Graf: Right now, it's all about mitigating risk from volatile prices.
So what sort of software have you developed to deal with this?
Graf: Carbon impact is an application that allows an organization to assess and act on information about energy and carbon--how much energy they use globally and what carbon impact comes from that.
That's one of the applications where SAP creates information--just like in an HR system you would have information about attrition, or a financial system would have margin and revenue information. So sustainability is about managing all of this, creating a view where you can look at the entire organization on aspects of social, environmental, and economic impact.
It's about setting targets, it's the monitoring targets, it's about benchmarking against others in the company--plant A versus plant B--and others in your industry, and finally reporting on this information.
Has SAP become more sustainable since you became chief sustainability officer? What have you changed in the process?
Graf: I would absolutely say so. There are a couple of areas. There's a change on the internal side of the house--in other words, what we do ourselves. And there's been a change on the enabler side of the house, which is what we do for our customers.
The most important thing is that we now have a mindset and targets and an understanding of sustainability that is managed and elevated to the strategic level. We used to be tactical in sustainability since 1996.
What's the difference between a strategic and tactical approach to environmental sustainability?
Graf: Tactical is defined as partnering to develop some point solutions, helping people comply with regulations--more the reactive stuff. (SAP bought last May.)
When sustainability is part of corporate strategy, you want to have visibility into the business at a level that is much higher than you need to just comply with regulations. You want an ability to manage a performance, report, and predict outcomes. You need to understand the operational elements, extract information, and give people insight and then take action.

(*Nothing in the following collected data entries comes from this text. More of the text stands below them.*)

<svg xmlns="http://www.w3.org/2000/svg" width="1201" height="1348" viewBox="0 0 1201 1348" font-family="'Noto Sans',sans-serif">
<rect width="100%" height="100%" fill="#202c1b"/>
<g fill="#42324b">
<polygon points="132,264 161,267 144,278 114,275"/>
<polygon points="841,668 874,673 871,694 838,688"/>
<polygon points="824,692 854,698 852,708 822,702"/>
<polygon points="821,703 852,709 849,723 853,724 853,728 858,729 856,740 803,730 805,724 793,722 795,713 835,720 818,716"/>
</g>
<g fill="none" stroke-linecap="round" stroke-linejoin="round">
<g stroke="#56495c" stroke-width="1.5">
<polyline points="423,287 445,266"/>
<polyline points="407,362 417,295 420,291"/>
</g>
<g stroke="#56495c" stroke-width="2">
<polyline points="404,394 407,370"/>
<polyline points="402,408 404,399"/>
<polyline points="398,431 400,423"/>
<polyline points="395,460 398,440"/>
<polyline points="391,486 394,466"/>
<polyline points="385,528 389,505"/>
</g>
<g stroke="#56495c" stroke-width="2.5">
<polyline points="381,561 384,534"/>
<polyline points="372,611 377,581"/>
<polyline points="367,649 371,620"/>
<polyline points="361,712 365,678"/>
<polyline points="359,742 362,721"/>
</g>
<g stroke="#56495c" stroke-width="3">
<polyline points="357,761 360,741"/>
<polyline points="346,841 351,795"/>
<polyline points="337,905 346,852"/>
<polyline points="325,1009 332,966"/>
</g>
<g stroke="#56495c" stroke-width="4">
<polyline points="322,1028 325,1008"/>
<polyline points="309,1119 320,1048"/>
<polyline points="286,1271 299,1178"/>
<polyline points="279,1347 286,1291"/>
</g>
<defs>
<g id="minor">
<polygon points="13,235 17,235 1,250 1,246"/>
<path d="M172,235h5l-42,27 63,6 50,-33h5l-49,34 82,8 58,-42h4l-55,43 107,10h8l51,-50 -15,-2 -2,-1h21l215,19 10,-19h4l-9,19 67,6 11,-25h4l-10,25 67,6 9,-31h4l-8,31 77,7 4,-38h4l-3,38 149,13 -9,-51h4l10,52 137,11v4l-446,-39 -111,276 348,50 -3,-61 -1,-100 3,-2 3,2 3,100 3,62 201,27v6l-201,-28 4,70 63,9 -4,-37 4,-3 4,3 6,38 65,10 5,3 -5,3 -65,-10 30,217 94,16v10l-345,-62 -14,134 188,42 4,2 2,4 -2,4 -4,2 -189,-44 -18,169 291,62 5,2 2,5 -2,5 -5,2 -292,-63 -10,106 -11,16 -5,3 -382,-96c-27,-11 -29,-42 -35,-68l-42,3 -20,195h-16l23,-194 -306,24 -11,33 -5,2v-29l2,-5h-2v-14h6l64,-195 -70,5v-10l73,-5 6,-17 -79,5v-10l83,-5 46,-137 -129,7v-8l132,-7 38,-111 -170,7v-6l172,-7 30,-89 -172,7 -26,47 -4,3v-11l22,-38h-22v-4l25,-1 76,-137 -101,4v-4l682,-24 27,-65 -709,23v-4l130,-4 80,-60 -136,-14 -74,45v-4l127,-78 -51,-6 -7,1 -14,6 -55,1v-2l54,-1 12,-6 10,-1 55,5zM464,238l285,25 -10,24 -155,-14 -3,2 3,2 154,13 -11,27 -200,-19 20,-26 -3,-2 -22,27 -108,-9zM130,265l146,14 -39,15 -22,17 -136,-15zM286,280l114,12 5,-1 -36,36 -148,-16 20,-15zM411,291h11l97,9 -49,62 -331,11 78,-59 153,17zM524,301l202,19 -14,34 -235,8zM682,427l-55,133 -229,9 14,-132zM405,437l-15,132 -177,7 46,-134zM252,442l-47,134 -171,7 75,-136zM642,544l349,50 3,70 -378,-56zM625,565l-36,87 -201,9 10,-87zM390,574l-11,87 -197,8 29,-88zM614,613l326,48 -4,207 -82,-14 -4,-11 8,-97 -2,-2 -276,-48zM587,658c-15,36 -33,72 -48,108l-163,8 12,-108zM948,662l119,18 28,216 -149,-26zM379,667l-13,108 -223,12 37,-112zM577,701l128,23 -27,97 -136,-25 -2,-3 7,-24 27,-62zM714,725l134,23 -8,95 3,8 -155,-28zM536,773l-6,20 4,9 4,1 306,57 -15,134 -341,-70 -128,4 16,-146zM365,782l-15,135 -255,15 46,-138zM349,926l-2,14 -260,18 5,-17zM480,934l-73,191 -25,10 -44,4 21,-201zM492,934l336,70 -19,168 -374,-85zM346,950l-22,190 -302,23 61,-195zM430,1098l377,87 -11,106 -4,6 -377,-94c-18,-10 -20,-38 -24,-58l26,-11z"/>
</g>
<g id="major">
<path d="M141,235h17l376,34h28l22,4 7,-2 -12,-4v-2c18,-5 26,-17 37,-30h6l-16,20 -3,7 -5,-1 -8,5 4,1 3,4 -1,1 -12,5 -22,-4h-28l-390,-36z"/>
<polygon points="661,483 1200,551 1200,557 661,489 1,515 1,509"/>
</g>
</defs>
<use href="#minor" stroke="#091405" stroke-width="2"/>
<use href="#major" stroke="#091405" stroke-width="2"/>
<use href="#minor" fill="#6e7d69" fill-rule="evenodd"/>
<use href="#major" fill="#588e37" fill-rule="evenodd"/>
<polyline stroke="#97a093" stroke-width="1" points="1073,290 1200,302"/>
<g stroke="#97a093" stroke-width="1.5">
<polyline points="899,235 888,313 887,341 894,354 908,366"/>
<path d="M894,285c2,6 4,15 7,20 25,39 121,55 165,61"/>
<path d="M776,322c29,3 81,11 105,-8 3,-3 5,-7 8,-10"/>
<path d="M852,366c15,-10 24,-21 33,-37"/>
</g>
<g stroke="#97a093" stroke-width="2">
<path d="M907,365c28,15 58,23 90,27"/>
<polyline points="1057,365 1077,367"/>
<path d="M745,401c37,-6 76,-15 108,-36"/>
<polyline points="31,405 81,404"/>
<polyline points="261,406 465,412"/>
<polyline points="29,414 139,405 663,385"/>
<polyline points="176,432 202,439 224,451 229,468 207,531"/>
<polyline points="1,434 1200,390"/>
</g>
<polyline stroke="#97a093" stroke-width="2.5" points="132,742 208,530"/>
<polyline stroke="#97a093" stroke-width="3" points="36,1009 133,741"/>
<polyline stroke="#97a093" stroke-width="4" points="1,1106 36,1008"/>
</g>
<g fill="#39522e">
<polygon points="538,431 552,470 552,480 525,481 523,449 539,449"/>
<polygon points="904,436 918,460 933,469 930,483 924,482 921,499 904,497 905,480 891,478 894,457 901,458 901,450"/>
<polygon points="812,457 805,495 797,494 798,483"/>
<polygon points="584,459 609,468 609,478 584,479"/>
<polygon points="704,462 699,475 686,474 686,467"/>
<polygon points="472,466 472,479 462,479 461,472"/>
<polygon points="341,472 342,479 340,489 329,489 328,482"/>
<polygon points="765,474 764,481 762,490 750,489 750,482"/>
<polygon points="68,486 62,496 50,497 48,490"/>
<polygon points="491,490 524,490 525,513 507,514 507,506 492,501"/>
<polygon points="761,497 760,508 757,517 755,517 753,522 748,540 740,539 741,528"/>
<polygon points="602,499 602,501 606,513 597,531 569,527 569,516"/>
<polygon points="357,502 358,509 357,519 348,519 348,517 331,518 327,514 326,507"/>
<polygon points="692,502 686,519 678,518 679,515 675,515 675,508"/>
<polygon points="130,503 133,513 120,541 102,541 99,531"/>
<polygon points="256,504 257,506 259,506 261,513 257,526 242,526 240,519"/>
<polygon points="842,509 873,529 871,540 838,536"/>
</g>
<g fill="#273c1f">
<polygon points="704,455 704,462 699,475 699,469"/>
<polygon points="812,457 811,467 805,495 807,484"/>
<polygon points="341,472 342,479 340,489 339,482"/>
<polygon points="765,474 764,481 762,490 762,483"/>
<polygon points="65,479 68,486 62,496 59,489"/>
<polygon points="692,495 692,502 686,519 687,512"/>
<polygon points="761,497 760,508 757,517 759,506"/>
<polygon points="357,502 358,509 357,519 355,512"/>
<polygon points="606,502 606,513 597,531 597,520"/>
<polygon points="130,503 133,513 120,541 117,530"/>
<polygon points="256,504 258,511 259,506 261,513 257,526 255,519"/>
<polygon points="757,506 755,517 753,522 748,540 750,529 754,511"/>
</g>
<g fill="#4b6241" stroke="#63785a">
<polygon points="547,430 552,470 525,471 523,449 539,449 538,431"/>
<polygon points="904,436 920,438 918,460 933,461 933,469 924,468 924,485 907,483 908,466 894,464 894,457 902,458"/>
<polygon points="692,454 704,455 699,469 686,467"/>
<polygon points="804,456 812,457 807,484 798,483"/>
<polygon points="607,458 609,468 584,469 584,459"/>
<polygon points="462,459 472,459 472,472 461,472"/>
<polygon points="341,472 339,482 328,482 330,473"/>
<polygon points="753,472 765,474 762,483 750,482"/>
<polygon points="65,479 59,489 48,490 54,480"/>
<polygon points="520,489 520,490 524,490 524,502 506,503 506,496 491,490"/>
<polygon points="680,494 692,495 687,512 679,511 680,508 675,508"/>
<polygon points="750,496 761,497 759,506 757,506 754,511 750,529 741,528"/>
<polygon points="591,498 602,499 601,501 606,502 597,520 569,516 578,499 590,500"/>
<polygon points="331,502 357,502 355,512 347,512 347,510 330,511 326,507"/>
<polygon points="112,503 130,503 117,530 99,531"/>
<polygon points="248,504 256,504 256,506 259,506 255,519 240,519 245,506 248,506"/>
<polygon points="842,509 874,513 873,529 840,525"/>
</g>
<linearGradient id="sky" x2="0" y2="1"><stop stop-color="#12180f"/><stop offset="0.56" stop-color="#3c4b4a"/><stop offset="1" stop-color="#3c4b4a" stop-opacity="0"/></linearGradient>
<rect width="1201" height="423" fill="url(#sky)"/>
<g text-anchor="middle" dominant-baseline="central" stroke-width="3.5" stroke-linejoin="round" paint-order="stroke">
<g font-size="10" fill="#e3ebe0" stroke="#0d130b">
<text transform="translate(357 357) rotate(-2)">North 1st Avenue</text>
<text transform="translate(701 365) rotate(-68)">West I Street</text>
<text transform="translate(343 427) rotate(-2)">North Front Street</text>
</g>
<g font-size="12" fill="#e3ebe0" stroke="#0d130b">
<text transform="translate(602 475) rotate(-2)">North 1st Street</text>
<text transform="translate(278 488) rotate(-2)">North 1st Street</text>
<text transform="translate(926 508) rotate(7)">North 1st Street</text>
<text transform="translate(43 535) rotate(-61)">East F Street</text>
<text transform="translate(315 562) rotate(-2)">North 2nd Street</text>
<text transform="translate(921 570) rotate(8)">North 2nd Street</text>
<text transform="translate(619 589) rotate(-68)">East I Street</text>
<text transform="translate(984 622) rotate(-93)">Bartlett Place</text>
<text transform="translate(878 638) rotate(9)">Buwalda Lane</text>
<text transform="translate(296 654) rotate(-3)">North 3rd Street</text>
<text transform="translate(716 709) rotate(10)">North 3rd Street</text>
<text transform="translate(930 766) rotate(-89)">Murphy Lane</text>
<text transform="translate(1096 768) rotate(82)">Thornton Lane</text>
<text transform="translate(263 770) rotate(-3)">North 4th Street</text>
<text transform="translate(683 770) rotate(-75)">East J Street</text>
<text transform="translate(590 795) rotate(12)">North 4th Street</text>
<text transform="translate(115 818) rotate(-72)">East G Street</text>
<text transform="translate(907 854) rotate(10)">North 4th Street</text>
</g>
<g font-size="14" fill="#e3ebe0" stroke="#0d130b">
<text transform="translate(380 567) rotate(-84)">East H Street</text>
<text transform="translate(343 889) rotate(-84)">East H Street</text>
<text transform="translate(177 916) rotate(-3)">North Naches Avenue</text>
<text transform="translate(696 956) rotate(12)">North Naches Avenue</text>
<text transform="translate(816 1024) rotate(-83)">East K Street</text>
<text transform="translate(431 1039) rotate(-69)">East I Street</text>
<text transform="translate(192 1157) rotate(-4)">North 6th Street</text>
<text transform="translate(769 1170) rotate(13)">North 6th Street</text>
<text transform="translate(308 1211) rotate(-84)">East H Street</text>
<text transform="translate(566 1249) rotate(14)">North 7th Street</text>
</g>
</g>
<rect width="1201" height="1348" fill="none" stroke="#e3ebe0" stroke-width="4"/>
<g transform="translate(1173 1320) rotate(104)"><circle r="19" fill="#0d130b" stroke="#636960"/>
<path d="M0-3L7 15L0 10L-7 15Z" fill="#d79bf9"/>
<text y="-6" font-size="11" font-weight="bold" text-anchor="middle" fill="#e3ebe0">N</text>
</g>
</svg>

I see that many times companies have sustainability going on in the marketing department but not in the operational divisions. As a sustainability officer, I work where value is at a software company, which is the creation of the software. That's really the shift that has happened. I think sustainability officers are best served in this sort of situation. So if you're in a consumer goods company, you should probably have responsibility for product management. If you work in chemicals, you should probably know how energy is used to run your plants.